LA PRISE en charge et l’évolution clinique de l’angor stable sont l’objet de différences selon que l’on est un homme ou une femme. Les femmes sont moins bien explorées et moins bien traitées. Ce biais est particulièrement préoccupant car chez les femmes comme chez les hommes, l’insuffisance coronaire constitue la première cause de mortalité (1). Malheureusement, pour les médecins mais également pour les patientes, les maladies cardio-vasculaires sont très souvent considérées comme une pathologie d’homme (2). Cette inégalité hommes-femmes est également constatée dans les essais cliniques… Alors qu’elles constituent plus de 50 % de la population en France et ailleurs dans le monde, les femmes n’y ont été représentées qu’à hauteur de 20 à 30 % dans les essais publiés entre 1986 et 2003.
Un pronostic moins favorable.
Les inégalités concernent l’insuffisance coronaire stable et ne sont pas sans incidence sur le pronostic à cinq ans. C’est ce qu’a montré le programme européen Euro Heart Survey, qui a porté sur plus de 3 000 patients consultant pour la première fois pour angor stable (3). Les femmes constituaient 42 % de l’échantillon, et l’épreuve d’effort a été significativement moins souvent mise en œuvre, avec un odds ratio de 0,81 par comparaison avec les hommes. Quant à la coronarographie, elle a été réalisée encore moins souvent, avec un odds ratio de 0,59 par comparaison avec les hommes, à niveau de risque cardio-vasculaire comparable. En ce qui concerne les traitements, enfin, les différences hommes-femmes sont apparues nettes, avec une probabilité d’une revascularisation faible chez les femmes, même lorsque la maladie coronaire était documentée.

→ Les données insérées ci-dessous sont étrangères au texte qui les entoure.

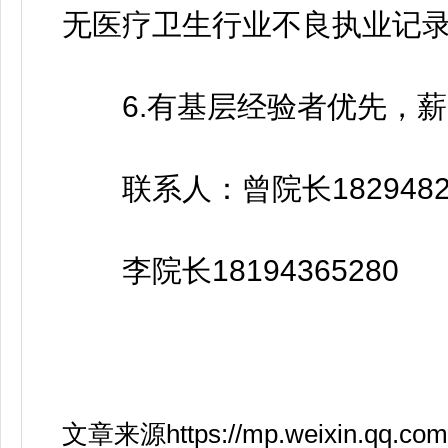
无医疗卫生行业不良执业记
6.有基层经验者优先，薪
联系人：曾院长18294822
李院长18194365280
文章来源https://mp.weixin.qq.co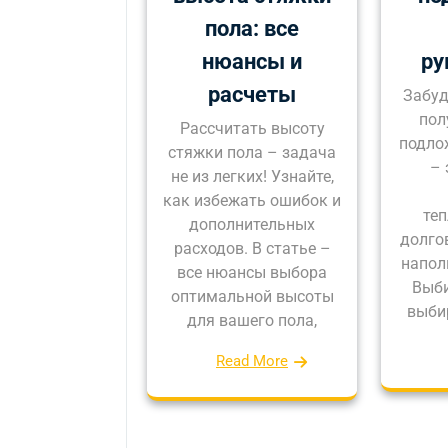
пола: все
нюансы и
ру
расчеты
Забуд
пол
Рассчитать высоту
подло
стяжки пола – задача
– 
не из легких! Узнайте,
как избежать ошибок и
те
дополнительных
долго
расходов. В статье –
напол
все нюансы выбора
Выби
оптимальной высоты
выби
для вашего пола,
Read More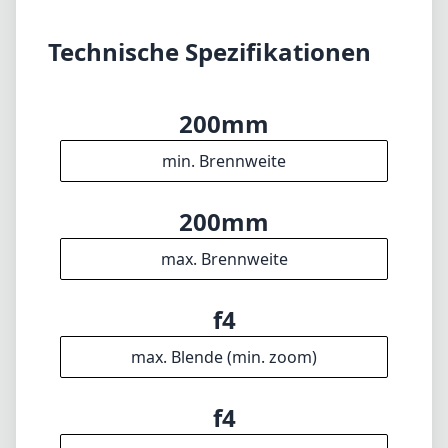
Technische Spezifikationen
200mm
min. Brennweite
200mm
max. Brennweite
f4
max. Blende (min. zoom)
f4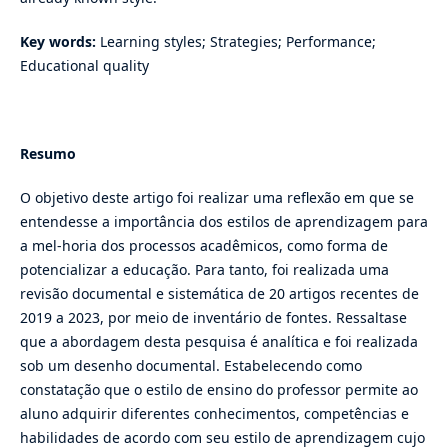
Key words:
Learning styles; Strategies; Performance;
Educational quality
Resumo
O objetivo deste artigo foi realizar uma reflexão em que se
entendesse a importância dos estilos de aprendizagem para
a mel-horia dos processos acadêmicos, como forma de
potencializar a educação. Para tanto, foi realizada uma
revisão documental e sistemática de 20 artigos recentes de
2019 a 2023, por meio de inventário de fontes. Ressaltase
que a abordagem desta pesquisa é analítica e foi realizada
sob um desenho documental. Estabelecendo como
constatação que o estilo de ensino do professor permite ao
aluno adquirir diferentes conhecimentos, competências e
habilidades de acordo com seu estilo de aprendizagem cujo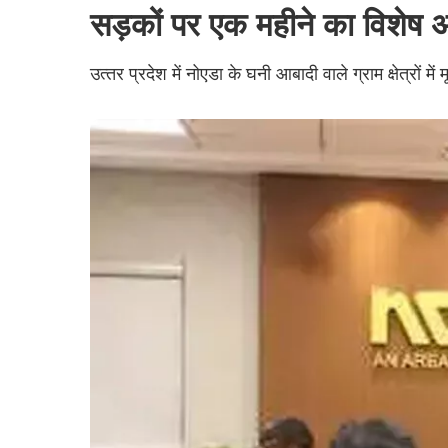
सड़कों पर एक महीने का विशेष 
उत्‍तर प्रदेश में नोएडा के घनी आबादी वाले ग्राम क्षेत्रों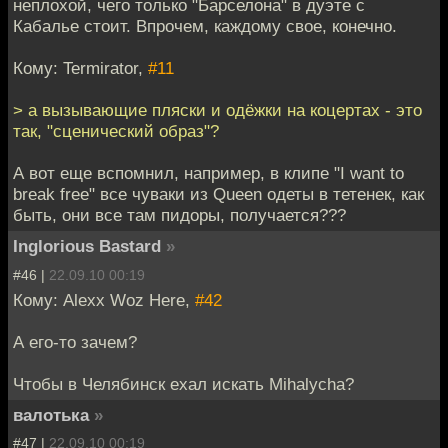
неплохой, чего только "Барселона" в дуэте с
Кабалье стоит. Впрочем, каждому свое, конечно.
Кому: Termirator,
#11
> а вызывающие пляски и одёжки на коцертах - это
так, "сценический образ"?
А вот еще вспомнил, например, в клипе "I want to
break free" все чуваки из Queen одеты в тетенек, как
быть, они все там пидоры, получается???
Inglorious Bastard
»
#46 |
22.09.10 00:19
Кому: Alexx Woz Here,
#42
А его-то зачем?
Чтобы в Челябинск ехал искать Mihalycha?
валотька
»
#47 |
22.09.10 00:19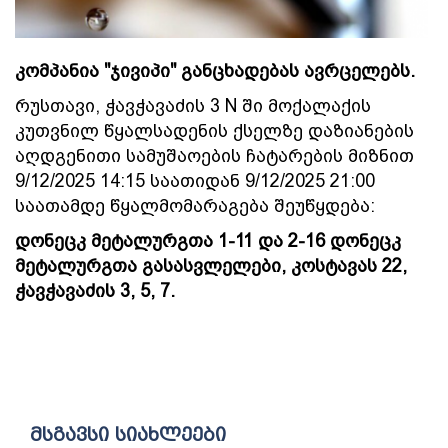
კომპანია "ჯივიპი" განცხადებას ავრცელებს.
რუსთავი, ჭავჭავაძის 3 N ში მოქალაქის
კუთვნილ წყალსადენის ქსელზე დაზიანების
აღდგენითი სამუშაოების ჩატარების მიზნით
9/12/2025 14:15 საათიდან 9/12/2025 21:00
საათამდე წყალმომარაგება შეუწყდება:
დონეცკ მეტალურგთა 1-11 და 2-16 დონეცკ
მეტალურგთა გასასვლელები, კოსტავას 22,
ჭავჭავაძის 3, 5, 7.
მსგავსი სიახლეები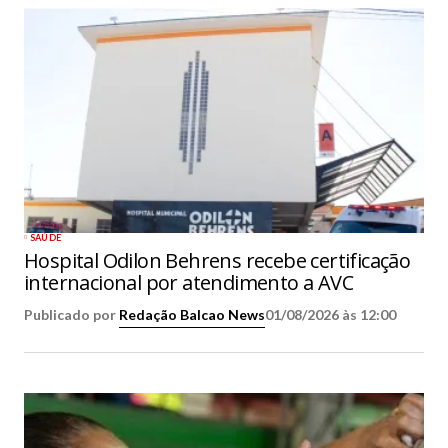
SAÚDE
Hospital Odilon Behrens recebe certificação
internacional por atendimento a AVC
Publicado por
Redação Balcao News
01/08/2026 às 12:00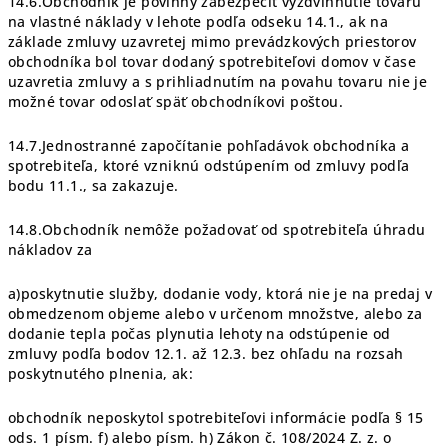
14.6.Obchodník je povinný zabezpečiť vyzdvihnutie tovaru
na vlastné náklady v lehote podľa odseku 14.1., ak na
základe zmluvy uzavretej mimo prevádzkových priestorov
obchodníka bol tovar dodaný spotrebiteľovi domov v čase
uzavretia zmluvy a s prihliadnutím na povahu tovaru nie je
možné tovar odoslať späť obchodníkovi poštou.
14.7.Jednostranné započítanie pohľadávok obchodníka a
spotrebiteľa, ktoré vzniknú odstúpením od zmluvy podľa
bodu 11.1., sa zakazuje.
14.8.Obchodník nemôže požadovať od spotrebiteľa úhradu
nákladov za
a)poskytnutie služby, dodanie vody, ktorá nie je na predaj v
obmedzenom objeme alebo v určenom množstve, alebo za
dodanie tepla počas plynutia lehoty na odstúpenie od
zmluvy podľa bodov 12.1. až 12.3. bez ohľadu na rozsah
poskytnutého plnenia, ak:
obchodník neposkytol spotrebiteľovi informácie podľa § 15
ods. 1 písm. f) alebo písm. h) Zákon č. 108/2024 Z. z. o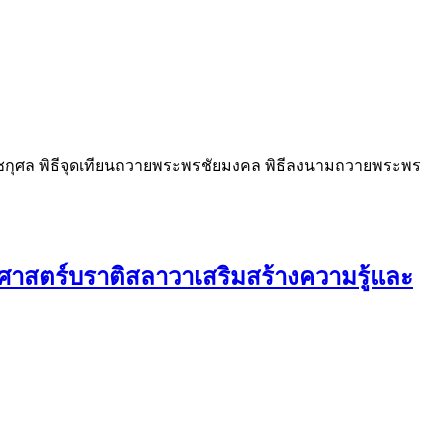
ราชกุศล พิธีจุดเทียนถวายพระพรชัยมงคล พิธีลงนามถวายพระพร
ฐศาสตร์บราติสลาวาเสริมสร้างความรู้และ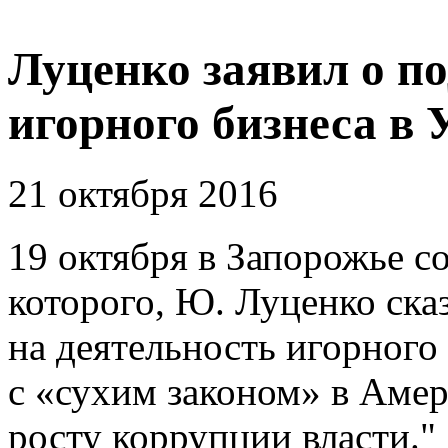
Луценко заявил о п
игорного бизнеса в 
21 октября 2016
19 октября в Запорожье со
которого, Ю. Луценко ска
на деятельность игорного
с «сухим законом» в Амер
росту коррупции власти."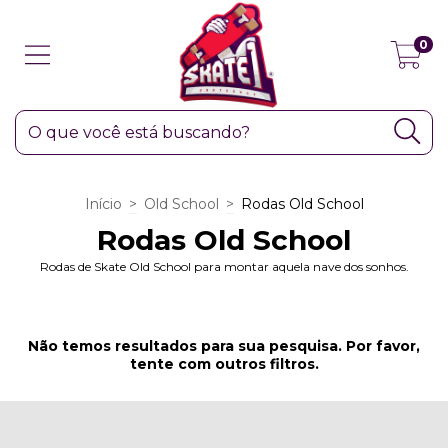
0
Início
>
Old School
>
Rodas Old School
Rodas Old School
Rodas de Skate Old School para montar aquela nave dos sonhos.
Não temos resultados para sua pesquisa. Por favor,
tente com outros filtros.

Ces différences concernent également, de manière statistiquement significative, la prévention secondaire, en particulier l’usage d’antiagrégants plaquettaires et d’hypolipémiants.
Ces différences sont très préoccupantes, le risque cardio-vasculaire étant plus élevé chez la femme que chez l’homme après infarctus myocardique aigu (4). En effet, chez les femmes, la mortalité globale atteint 25 % à un an, contre 16 % chez les hommes. Cet état de fait concerne surtout les premiers jours de l’hospitalisation et les femmes de 30 à 67 ans.
Des anomalies lipidiques plus nettes.
Sur le plan physiopathologique, l’étude américaine SWAN (Study of Women’s health Across the Nation) a montré que la relation entre la femme et l’infarctus s’explique par son niveau de facteurs de risque (5). En effet, cette étude, qui a porté sur 3 302 femmes suivies pendant dix ans, a montré qu’à partir de la ménopause, le profil lipidique se modifie de manière nette, avec un accroissement parfois important du LDL-cholestérol, du cholestérol total et de l’apolipoprotéine B.
Afin de tenter de dissiper des idées reçues au sein du grand public, la Fédération française de cardiologie s’est mobilisée dès 2005 en organisant l’opération « Cœur de femme par femmes de cœur ». Elle précisait alors que « les maladies cardiovasculaires tuent davantage de femmes que d’hommes : 89 000 femmes par an contre 76 000 hommes » et rappelait aux femmes que « les maladies cardiovasculaires tuent plus que l’ensemble des cancers : 34 % contre 23 % ».
D’après un entretien avec le Pr Daniel Thomas (groupe hospitalier Pitié-Salpêtrière, Paris).
Références
(1) Mikhail GW. Coronary Heart Disease in Women Is Underdiagnosed, Undertreated, and Under-Researched. BMJ 2005 ; 331: 467-8 (éditorial).
(2) M. Stramba-Badiale, S.G. Priori. Gender-Specific Prescription for Cardiovascular Diseases ? Eur Heart J 2005 ; 26(16): 1571-1572 (éditorial).
(3) C. Daly et coll. Gender Differences in the Management and Clinical Outcome of Stable Angina. « Circulation », 2006; 113 : 490-498.
(4) T. Simon et coll. Impact of Age and Gender on In-hospital and Late Mortality After Acute Myocardial Infarction : Increased Early Risk in Younger Women. Results From the French Nation-Wide USIC Registries. Eur Heart J 2006 ; 27 (11) : 1282-8.
(5) Matthews K, et coll. Are changes in cardiovascular disease risk factors in midlife women due to chronological aging or to the menopausal transition ?. J Am Coll Cardiol 2009 ; 54 (25) : 2366-73.